━━━ INPUT
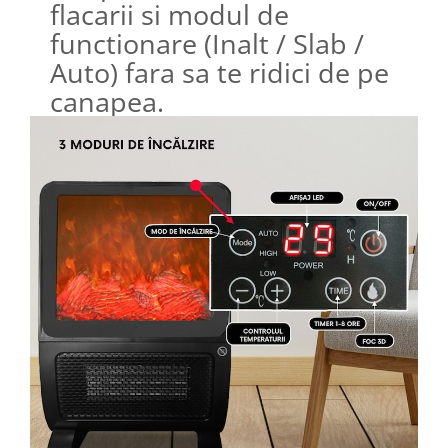
flacarii si modul de
functionare (Inalt / Slab /
Auto) fara sa te ridici de pe
canapea.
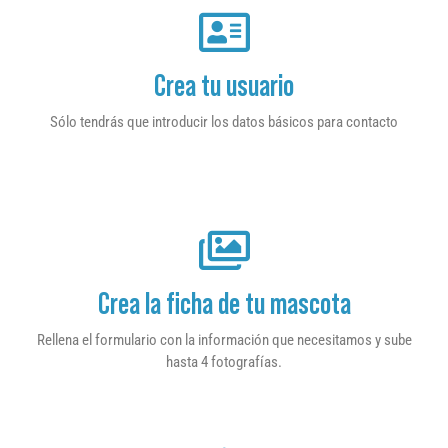
Crea tu usuario
Sólo tendrás que introducir los datos básicos para contacto
Crea la ficha de tu mascota
Rellena el formulario con la información que necesitamos y sube
hasta 4 fotografías.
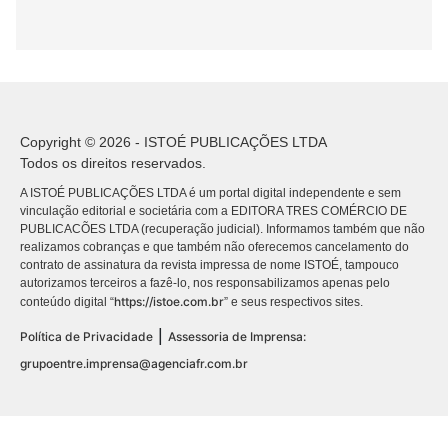
Copyright © 2026 - ISTOÉ PUBLICAÇÕES LTDA
Todos os direitos reservados.
A ISTOÉ PUBLICAÇÕES LTDA é um portal digital independente e sem
vinculação editorial e societária com a EDITORA TRES COMÉRCIO DE
PUBLICACÕES LTDA (recuperação judicial). Informamos também que não
realizamos cobranças e que também não oferecemos cancelamento do
contrato de assinatura da revista impressa de nome ISTOÉ, tampouco
autorizamos terceiros a fazê-lo, nos responsabilizamos apenas pelo
https://istoe.com.br
conteúdo digital “
” e seus respectivos sites.
|
Política de Privacidade
Assessoria de Imprensa:
grupoentre.imprensa@agenciafr.com.br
━━━━━━
Where does the string "também" appear in the records above? Show every line that holds it.

| RESULT OF THIS TASK |
PUBLICACÕES LTDA (recuperação judicial). Informamos também que não
realizamos cobranças e que também não oferecemos cancelamento do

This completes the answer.